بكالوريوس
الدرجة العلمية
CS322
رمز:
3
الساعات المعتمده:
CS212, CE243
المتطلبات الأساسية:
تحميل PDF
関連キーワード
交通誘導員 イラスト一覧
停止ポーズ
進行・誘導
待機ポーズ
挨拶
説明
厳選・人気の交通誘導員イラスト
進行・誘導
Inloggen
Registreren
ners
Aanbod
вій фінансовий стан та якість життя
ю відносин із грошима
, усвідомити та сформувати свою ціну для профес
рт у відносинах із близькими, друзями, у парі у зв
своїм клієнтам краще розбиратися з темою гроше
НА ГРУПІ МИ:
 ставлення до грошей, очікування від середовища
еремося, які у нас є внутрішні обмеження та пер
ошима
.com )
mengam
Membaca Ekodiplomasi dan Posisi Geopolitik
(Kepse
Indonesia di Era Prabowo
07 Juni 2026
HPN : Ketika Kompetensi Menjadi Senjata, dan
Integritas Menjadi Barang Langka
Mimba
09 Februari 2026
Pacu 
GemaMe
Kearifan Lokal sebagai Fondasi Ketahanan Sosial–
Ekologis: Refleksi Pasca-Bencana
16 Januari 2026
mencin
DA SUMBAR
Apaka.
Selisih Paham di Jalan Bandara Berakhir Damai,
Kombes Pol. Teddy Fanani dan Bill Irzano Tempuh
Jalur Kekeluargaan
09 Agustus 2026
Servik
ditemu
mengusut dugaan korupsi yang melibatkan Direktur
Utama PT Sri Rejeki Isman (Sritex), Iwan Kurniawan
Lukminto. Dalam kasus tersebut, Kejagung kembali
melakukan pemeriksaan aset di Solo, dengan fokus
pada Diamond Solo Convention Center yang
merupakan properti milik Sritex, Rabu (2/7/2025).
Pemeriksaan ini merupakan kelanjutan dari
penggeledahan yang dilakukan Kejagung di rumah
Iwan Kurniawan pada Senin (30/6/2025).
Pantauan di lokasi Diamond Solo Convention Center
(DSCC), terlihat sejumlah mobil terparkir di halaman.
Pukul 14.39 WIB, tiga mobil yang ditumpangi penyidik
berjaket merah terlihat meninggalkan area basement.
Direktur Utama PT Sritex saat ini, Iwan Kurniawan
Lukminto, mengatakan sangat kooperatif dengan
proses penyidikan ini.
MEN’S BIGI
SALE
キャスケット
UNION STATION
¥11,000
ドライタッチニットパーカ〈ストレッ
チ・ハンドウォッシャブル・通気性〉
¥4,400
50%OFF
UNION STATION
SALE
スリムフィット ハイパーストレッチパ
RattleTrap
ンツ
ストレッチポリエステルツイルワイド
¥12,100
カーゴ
•••••
◆ Exercise directions
Each record is to be given again in full, exactly as it reads.

◆ Exercise response
بكالوريوس
الدرجة العلمية
CS322
رمز:
3
الساعات المعتمده:
CS212, CE243
المتطلبات الأساسية:
تحميل PDF
関連キーワード
交通誘導員 イラスト一覧
停止ポーズ
進行・誘導
待機ポーズ
挨拶
説明
厳選・人気の交通誘導員イラスト
進行・誘導
Inloggen
Registreren
ners
Aanbod
вій фінансовий стан та якість життя
ю відносин із грошима
, усвідомити та сформувати свою ціну для профес
рт у відносинах із близькими, друзями, у парі у зв
своїм клієнтам краще розбиратися з темою гроше
НА ГРУПІ МИ:
 ставлення до грошей, очікування від середовища
еремося, які у нас є внутрішні обмеження та пер
ошима
.com )
mengam
Membaca Ekodiplomasi dan Posisi Geopolitik
(Kepse
Indonesia di Era Prabowo
07 Juni 2026
HPN : Ketika Kompetensi Menjadi Senjata, dan
Integritas Menjadi Barang Langka
Mimba
09 Februari 2026
Pacu 
GemaMe
Kearifan Lokal sebagai Fondasi Ketahanan Sosial–
Ekologis: Refleksi Pasca-Bencana
16 Januari 2026
mencin
DA SUMBAR
Apaka.
Selisih Paham di Jalan Bandara Berakhir Damai,
Kombes Pol. Teddy Fanani dan Bill Irzano Tempuh
Jalur Kekeluargaan
09 Agustus 2026
Servik
ditemu
mengusut dugaan korupsi yang melibatkan Direktur
Utama PT Sri Rejeki Isman (Sritex), Iwan Kurniawan
Lukminto. Dalam kasus tersebut, Kejagung kembali
melakukan pemeriksaan aset di Solo, dengan fokus
pada Diamond Solo Convention Center yang
merupakan properti milik Sritex, Rabu (2/7/2025).
Pemeriksaan ini merupakan kelanjutan dari
penggeledahan yang dilakukan Kejagung di rumah
Iwan Kurniawan pada Senin (30/6/2025).
Pantauan di lokasi Diamond Solo Convention Center
(DSCC), terlihat sejumlah mobil terparkir di halaman.
Pukul 14.39 WIB, tiga mobil yang ditumpangi penyidik
berjaket merah terlihat meninggalkan area basement.
Direktur Utama PT Sritex saat ini, Iwan Kurniawan
Lukminto, mengatakan sangat kooperatif dengan
proses penyidikan ini.
MEN’S BIGI
SALE
キャスケット
UNION STATION
¥11,000
ドライタッチニットパーカ〈ストレッ
チ・ハンドウォッシャブル・通気性〉
¥4,400
50%OFF
UNION STATION
SALE
スリムフィット ハイパーストレッチパ
RattleTrap
ンツ
ストレッチポリエステルツイルワイド
¥12,100
カーゴ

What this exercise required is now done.